This article appeared online at TheNewAmerican.com on Monday, September 16, 2019:
New admissions from China’s National Bureau of Statistics (NBS) on Monday reveal continuing and accelerating weakness in the world’s second-largest economy. Heading into trade talks scheduled for October, such weakness further erodes the bargaining power of China’s communist negotiators in dealing with President Trump’s top people.
The report from the Chinese government’s economic mouthpiece was startlingly candid: The nation’s industrial production hit its lowest level in 17 and a half years, while retail sales, auto sales, and investment measures worsened as well. Industrial exports declined by 4.3 percent last month compared to a year ago. Factory output shrank for the fourth straight month.
China’s economy could be facing a “vicious cycle” of decline, said Li Wei, an economist at Standard Chartered Bank. He warned that as soft demand squeezes profits, inventories aren’t being restocked, which impacts factory orders.
The decline began long before the tariff wars ramped up, reflecting an economy being manipulated through statist Keynesian economic policies. Cuts in banks’ capital reserve requirements and interest rates, coupled with increases in public works projects, has failed to revive the once-strong economy. Additional deficit spending runs the risk of pushing the nation’s national debt — already at 300 percent of the country’s economic output — to astronomical and ultimately unsustainable levels.
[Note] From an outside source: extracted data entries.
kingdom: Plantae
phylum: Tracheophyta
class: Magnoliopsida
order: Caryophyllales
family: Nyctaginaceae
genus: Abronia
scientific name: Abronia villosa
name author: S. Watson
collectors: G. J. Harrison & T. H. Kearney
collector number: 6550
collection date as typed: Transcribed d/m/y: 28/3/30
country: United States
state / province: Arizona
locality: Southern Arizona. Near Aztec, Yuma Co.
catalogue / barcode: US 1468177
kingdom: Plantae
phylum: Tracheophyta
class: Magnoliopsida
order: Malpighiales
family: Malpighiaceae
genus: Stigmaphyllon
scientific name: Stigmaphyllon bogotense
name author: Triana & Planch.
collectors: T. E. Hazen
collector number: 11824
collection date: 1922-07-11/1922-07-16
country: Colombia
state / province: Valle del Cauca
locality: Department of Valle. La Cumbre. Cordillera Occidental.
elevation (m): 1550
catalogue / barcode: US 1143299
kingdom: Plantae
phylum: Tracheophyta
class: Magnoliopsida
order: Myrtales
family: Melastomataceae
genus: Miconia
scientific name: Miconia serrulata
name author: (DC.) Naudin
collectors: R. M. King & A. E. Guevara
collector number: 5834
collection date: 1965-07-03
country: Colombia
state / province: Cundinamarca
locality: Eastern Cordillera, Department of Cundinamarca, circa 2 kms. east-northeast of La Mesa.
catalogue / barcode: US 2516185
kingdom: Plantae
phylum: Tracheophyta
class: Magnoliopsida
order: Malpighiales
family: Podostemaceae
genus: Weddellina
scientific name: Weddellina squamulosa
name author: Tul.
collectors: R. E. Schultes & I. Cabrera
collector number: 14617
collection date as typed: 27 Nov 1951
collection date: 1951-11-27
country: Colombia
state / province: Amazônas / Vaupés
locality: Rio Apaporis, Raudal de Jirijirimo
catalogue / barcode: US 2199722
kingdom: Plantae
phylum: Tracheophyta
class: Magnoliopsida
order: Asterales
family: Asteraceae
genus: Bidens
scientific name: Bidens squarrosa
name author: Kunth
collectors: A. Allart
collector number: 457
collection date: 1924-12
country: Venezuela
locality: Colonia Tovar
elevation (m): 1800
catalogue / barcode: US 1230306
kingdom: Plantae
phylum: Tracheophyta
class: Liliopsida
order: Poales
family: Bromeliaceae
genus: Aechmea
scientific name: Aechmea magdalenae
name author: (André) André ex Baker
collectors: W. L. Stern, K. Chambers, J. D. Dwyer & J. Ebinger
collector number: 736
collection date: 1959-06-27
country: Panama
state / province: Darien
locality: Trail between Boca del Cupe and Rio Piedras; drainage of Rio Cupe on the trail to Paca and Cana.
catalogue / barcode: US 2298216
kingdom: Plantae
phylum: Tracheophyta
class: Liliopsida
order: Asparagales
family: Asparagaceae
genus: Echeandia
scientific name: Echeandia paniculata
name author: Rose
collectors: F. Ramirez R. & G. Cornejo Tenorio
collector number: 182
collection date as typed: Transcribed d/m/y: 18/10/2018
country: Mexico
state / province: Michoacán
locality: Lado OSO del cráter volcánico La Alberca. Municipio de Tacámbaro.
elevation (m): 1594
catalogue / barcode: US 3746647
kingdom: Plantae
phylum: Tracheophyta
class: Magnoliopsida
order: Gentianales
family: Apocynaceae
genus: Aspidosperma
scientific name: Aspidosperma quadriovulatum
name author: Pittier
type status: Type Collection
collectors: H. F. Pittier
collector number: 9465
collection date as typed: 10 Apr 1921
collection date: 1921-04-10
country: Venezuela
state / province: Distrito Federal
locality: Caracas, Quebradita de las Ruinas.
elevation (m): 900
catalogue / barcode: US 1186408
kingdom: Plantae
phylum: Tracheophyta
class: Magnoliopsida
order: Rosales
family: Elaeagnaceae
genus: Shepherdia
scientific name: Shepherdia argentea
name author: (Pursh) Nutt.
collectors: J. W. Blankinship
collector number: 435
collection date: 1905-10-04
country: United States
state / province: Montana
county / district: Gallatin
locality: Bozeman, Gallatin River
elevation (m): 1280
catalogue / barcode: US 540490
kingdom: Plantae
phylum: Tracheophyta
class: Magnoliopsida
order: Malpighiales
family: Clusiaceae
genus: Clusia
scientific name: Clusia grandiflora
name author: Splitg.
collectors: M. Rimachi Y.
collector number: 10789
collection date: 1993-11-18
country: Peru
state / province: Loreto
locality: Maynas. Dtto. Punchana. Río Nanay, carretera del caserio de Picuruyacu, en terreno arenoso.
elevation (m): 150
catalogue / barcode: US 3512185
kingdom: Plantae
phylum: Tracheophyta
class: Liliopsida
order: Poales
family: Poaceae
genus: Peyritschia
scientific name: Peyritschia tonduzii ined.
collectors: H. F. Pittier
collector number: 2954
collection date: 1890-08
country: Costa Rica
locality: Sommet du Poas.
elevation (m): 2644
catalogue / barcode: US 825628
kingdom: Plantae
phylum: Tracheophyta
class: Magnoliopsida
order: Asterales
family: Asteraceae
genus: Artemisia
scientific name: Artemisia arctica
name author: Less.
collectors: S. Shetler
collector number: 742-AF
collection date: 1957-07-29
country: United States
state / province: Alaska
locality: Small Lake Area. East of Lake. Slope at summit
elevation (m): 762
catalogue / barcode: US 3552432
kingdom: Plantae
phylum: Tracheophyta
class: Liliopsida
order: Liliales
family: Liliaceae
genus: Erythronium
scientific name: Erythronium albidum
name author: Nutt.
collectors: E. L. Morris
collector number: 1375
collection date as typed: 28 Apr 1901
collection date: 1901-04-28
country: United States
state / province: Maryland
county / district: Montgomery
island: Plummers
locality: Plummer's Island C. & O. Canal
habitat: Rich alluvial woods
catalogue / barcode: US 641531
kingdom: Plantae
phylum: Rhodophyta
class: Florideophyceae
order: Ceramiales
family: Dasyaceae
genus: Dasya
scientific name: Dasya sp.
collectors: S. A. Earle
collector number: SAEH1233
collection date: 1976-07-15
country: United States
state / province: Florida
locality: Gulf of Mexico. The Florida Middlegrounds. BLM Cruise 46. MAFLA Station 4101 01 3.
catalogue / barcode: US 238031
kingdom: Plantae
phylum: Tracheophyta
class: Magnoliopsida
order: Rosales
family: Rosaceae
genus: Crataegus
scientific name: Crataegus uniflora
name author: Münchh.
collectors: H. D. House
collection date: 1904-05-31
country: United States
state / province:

In the past year, reports China International Capital Corp., China’s industrial sector has lost five million jobs. Its research report says that nearly two million of them are attributable to the trade wars, while the rest can be blamed on an economy that was already slowing.
Economists at Nomura Holdings outlined the various interventionist strategies China’s central bank could employ in additional attempts to reverse the decline: speed up credit growth by lowering interest rates and credit standards for borrowers, increase spending on public infrastructure projects, and reduce taxes on various capital goods purchases. Such strategies fall into the category of “if something doesn’t work, do more of it.”
Then there are the excuses being provided by top Chinese communist officials such as Premier Li Keqiang, who said, “For China to maintain growth of 6% or more is very difficult against the current backdrop of a complicated international situation and a relatively high base.”
The New American predicted China’s continuing economic slowdown in July. We reported that Julian Evans-Pritchard, a senior China economist at Capital Economics, thought that additional economic “stimulus” measures would have little impact: “We think that construction activity will come under pressure in the coming quarters as the recent boom in property development unwinds.… We expect this to culminate in a further slowdown in economic growth over the coming year.”
Additional pressure to come to terms with the United States at the trade talks scheduled for October is being felt politically. China’s over-the-top response to the Hong Kong anti-government riots revealed its sensitivity to them getting out of control. According to the best sources available, the Chinese communist regime faced an estimated 200,000 anti-government protests last year, another indicator of just how precarious its hold is over its people.
If those October trade talks fail to generate significant progress, the Chinese know that Trump will follow through on his promise to raise further the tariffs he has already imposed. Those increases are scheduled to take effect in October and December.